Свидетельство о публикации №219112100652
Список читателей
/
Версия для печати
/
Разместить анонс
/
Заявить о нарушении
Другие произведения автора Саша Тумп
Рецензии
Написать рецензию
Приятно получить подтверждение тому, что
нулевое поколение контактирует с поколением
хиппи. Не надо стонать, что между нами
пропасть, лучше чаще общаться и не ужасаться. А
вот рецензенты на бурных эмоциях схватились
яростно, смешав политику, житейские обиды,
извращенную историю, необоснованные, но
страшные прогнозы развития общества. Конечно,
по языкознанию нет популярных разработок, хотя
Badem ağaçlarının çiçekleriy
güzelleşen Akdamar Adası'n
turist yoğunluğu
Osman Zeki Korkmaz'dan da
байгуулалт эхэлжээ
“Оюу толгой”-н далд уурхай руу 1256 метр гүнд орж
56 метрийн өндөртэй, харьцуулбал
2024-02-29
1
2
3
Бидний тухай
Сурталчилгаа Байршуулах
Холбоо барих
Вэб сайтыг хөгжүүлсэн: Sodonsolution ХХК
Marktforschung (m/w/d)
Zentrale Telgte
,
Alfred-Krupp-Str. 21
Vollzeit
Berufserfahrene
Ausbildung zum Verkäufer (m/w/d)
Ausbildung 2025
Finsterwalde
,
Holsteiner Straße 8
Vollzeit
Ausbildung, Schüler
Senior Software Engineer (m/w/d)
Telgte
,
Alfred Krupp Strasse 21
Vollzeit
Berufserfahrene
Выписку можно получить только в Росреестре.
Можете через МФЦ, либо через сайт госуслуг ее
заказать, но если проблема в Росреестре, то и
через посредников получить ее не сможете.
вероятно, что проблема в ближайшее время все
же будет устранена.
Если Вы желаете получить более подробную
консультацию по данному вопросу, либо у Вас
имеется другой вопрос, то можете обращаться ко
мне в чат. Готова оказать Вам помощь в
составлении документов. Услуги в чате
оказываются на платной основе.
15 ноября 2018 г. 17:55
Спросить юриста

■ Description of the task: Copy down the text of every record above, line for line, keeping each character and line break unchanged.

■ Answer space:
Свидетельство о публикации №219112100652
Список читателей
/
Версия для печати
/
Разместить анонс
/
Заявить о нарушении
Другие произведения автора Саша Тумп
Рецензии
Написать рецензию
Приятно получить подтверждение тому, что
нулевое поколение контактирует с поколением
хиппи. Не надо стонать, что между нами
пропасть, лучше чаще общаться и не ужасаться. А
вот рецензенты на бурных эмоциях схватились
яростно, смешав политику, житейские обиды,
извращенную историю, необоснованные, но
страшные прогнозы развития общества. Конечно,
по языкознанию нет популярных разработок, хотя
Badem ağaçlarının çiçekleriy
güzelleşen Akdamar Adası'n
turist yoğunluğu
Osman Zeki Korkmaz'dan da
байгуулалт эхэлжээ
“Оюу толгой”-н далд уурхай руу 1256 метр гүнд орж
56 метрийн өндөртэй, харьцуулбал
2024-02-29
1
2
3
Бидний тухай
Сурталчилгаа Байршуулах
Холбоо барих
Вэб сайтыг хөгжүүлсэн: Sodonsolution ХХК
Marktforschung (m/w/d)
Zentrale Telgte
,
Alfred-Krupp-Str. 21
Vollzeit
Berufserfahrene
Ausbildung zum Verkäufer (m/w/d)
Ausbildung 2025
Finsterwalde
,
Holsteiner Straße 8
Vollzeit
Ausbildung, Schüler
Senior Software Engineer (m/w/d)
Telgte
,
Alfred Krupp Strasse 21
Vollzeit
Berufserfahrene
Выписку можно получить только в Росреестре.
Можете через МФЦ, либо через сайт госуслуг ее
заказать, но если проблема в Росреестре, то и
через посредников получить ее не сможете.
вероятно, что проблема в ближайшее время все
же будет устранена.
Если Вы желаете получить более подробную
консультацию по данному вопросу, либо у Вас
имеется другой вопрос, то можете обращаться ко
мне в чат. Готова оказать Вам помощь в
составлении документов. Услуги в чате
оказываются на платной основе.
15 ноября 2018 г. 17:55
Спросить юриста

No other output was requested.